◆ **Instructions for the task**
From the first line to the last, transcribe the data exactly and skip the pictures.

◆ **Given information**
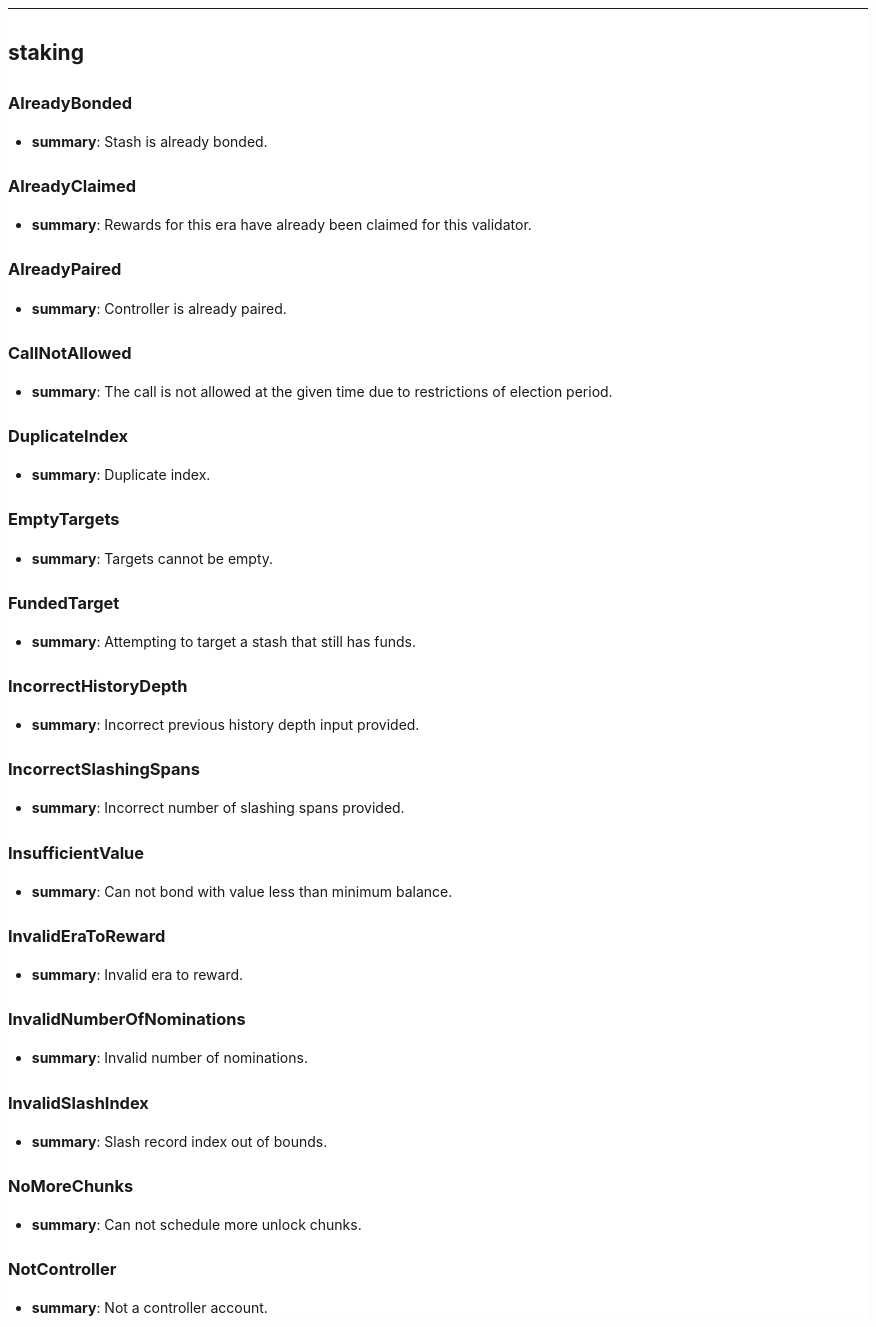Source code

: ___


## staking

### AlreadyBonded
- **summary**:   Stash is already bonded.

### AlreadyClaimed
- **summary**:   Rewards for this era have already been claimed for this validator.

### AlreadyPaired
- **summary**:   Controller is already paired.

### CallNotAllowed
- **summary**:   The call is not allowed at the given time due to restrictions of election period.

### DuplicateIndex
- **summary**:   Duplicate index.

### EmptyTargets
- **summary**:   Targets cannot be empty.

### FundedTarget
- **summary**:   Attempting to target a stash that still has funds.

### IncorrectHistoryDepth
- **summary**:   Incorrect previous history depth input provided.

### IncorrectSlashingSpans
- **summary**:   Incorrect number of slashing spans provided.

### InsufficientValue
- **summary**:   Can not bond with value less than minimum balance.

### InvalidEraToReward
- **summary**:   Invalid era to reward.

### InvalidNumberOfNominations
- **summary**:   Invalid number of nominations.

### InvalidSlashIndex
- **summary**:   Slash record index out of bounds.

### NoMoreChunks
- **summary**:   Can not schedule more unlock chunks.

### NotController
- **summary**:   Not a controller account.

◆ **Written answer**
Source code

: ___


## staking

### AlreadyBonded
- **summary**:   Stash is already bonded.

### AlreadyClaimed
- **summary**:   Rewards for this era have already been claimed for this validator.

### AlreadyPaired
- **summary**:   Controller is already paired.

### CallNotAllowed
- **summary**:   The call is not allowed at the given time due to restrictions of election period.

### DuplicateIndex
- **summary**:   Duplicate index.

### EmptyTargets
- **summary**:   Targets cannot be empty.

### FundedTarget
- **summary**:   Attempting to target a stash that still has funds.

### IncorrectHistoryDepth
- **summary**:   Incorrect previous history depth input provided.

### IncorrectSlashingSpans
- **summary**:   Incorrect number of slashing spans provided.

### InsufficientValue
- **summary**:   Can not bond with value less than minimum balance.

### InvalidEraToReward
- **summary**:   Invalid era to reward.

### InvalidNumberOfNominations
- **summary**:   Invalid number of nominations.

### InvalidSlashIndex
- **summary**:   Slash record index out of bounds.

### NoMoreChunks
- **summary**:   Can not schedule more unlock chunks.

### NotController
- **summary**:   Not a controller account.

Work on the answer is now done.